— start Extracted text —

Music for a fragmented society

For the second year in a row, Toronto Summer Music offered a string quartet workshop for emerging composers. Last year the workshop was led by R. Murray Schafer, and this year it was multiple Juno award winner Christos Hatzis, hailed as one of the most important composers writing today. Four lucky young composers were selected out of a field of fifteen to workshop their compositions with Hatzis and the Penderecki String Quartet. At the end of the week long workshop, all the works were performed at a public concert by the Penderecki.

Hatzis' composition workshop was less a class than a forum, in which philosophy, politics, and of course, music, were discussed with equal passion. He started by telling the students that rather than approaching string quartet writing in terms of a spectrum of sound (satb or sstb), one should approach it as "a play with four characters" (once again, the music-as-story metaphor).

"Composition is always a mirror that reflects it's times", Hatzis tells his students. "Because we are fragmented as a society, composition is also fragmented."

When discussing higher education he points out that "Academia always teaches the culture of at least one generation behind."

Afternoons were spent workshopping the student compositions with the Penderecki String Quartet. Some of the students, after getting feedback in this forum, opted to rewrite some of their works before the Friday recital.

— end Extracted text —

■ Tasks and exercises ■
1. Answer from the workshop article:
(a) Who led the workshop the year before Christos Hatzis?
(b) How many young composers were selected, and from a field of how many?
(c) According to Hatzis, what culture does academia always teach?
2. Transcribe the workshop article from "When discussing higher" up to and including "the Friday recital.".
3. Go on with the workshop article, beginning after its final sentence.
The rows have no connection to the workshop article.

— start Supplied information —

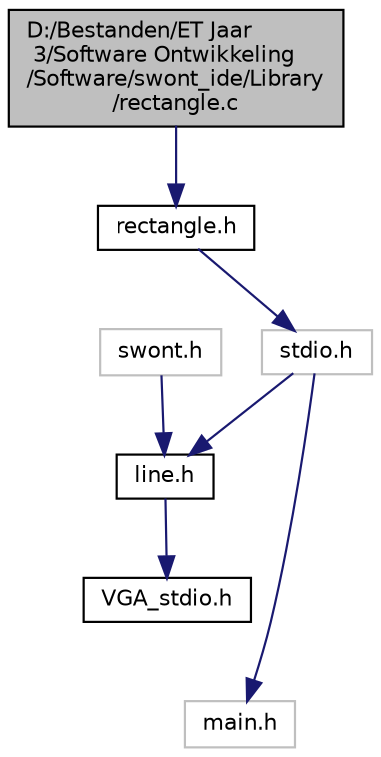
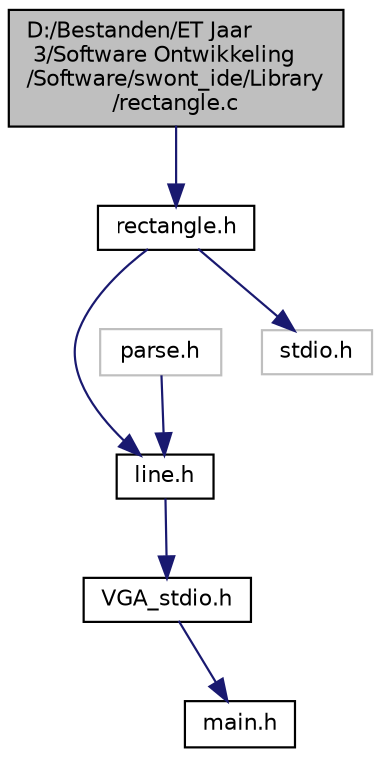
  digraph {
    fontname="DejaVu Sans"
    node [color=black fillcolor=white fontname="DejaVu Sans" fontsize=10 shape=record style=filled]
    edge [color=midnightblue fontname="DejaVu Sans" fontsize=10 labelfontname=Helvetica labelfontsize=10 style=solid]
    n1 [fillcolor=grey75 fontcolor=black height=0.2 label="D:/Bestanden/ET Jaar\l 3/Software Ontwikkeling\l/Software/swont_ide/Library\l/rectangle.c" width=0.4]
    n2 [height=0.2 label="rectangle.h" width=0.4]
    n3 [color=grey75 height=0.2 label="stdio.h" width=0.4]
    n4 [height=0.2 label="line.h" width=0.4]
    n5 [height=0.2 label="VGA_stdio.h" width=0.4]
-   n6 [color=grey75 height=0.2 label="main.h" width=0.4]
-   n7 [color=grey75 height=0.2 label="swont.h" width=0.4]
+   n6 [height=0.2 label="main.h" width=0.4]
+   n7 [color=grey75 height=0.2 label="parse.h" width=0.4]
    n1 -> n2
    n2 -> n3
-   n3 -> n4
+   n2 -> n4
    n4 -> n5
-   n3 -> n6
+   n5 -> n6
    n7 -> n4
  }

— end Supplied information —

■ Exercise results ■
1.
(a) R. Murray Schafer
(b) Four, out of fifteen
(c) The culture of at least one generation behind

2.
When discussing higher education he points out that "Academia always teaches the culture of at least one generation behind."

Afternoons were spent workshopping the student compositions with the Penderecki String Quartet. Some of the students, after getting feedback in this forum, opted to rewrite some of their works before the Friday recital.

3.
Sitting in on the dress rehearsal for the Friday recital, I watched the amazing Penderecki quartet work through the student compositions, and then they moved on to rehearse Hatzis' second string quartet, "The Gathering", which was also to be performed at the recital. Hatzis asked if I'd like to follow along with a score. The Gathering is a very complex piece, especially the third movement, "Nadir", which gallops along at a frantic pace employing micro-rhythms and utilizing advanced compositional techniques like metric modulation. I'm just happy I could flip the pages at the right time!

I spoke with several of the students afterwards and without exception they felt this was an extremely worthwhile and valuable program. I could not agree more. I only wish that more people were there to hear these wonderful new works performed by an exceptional ensemble.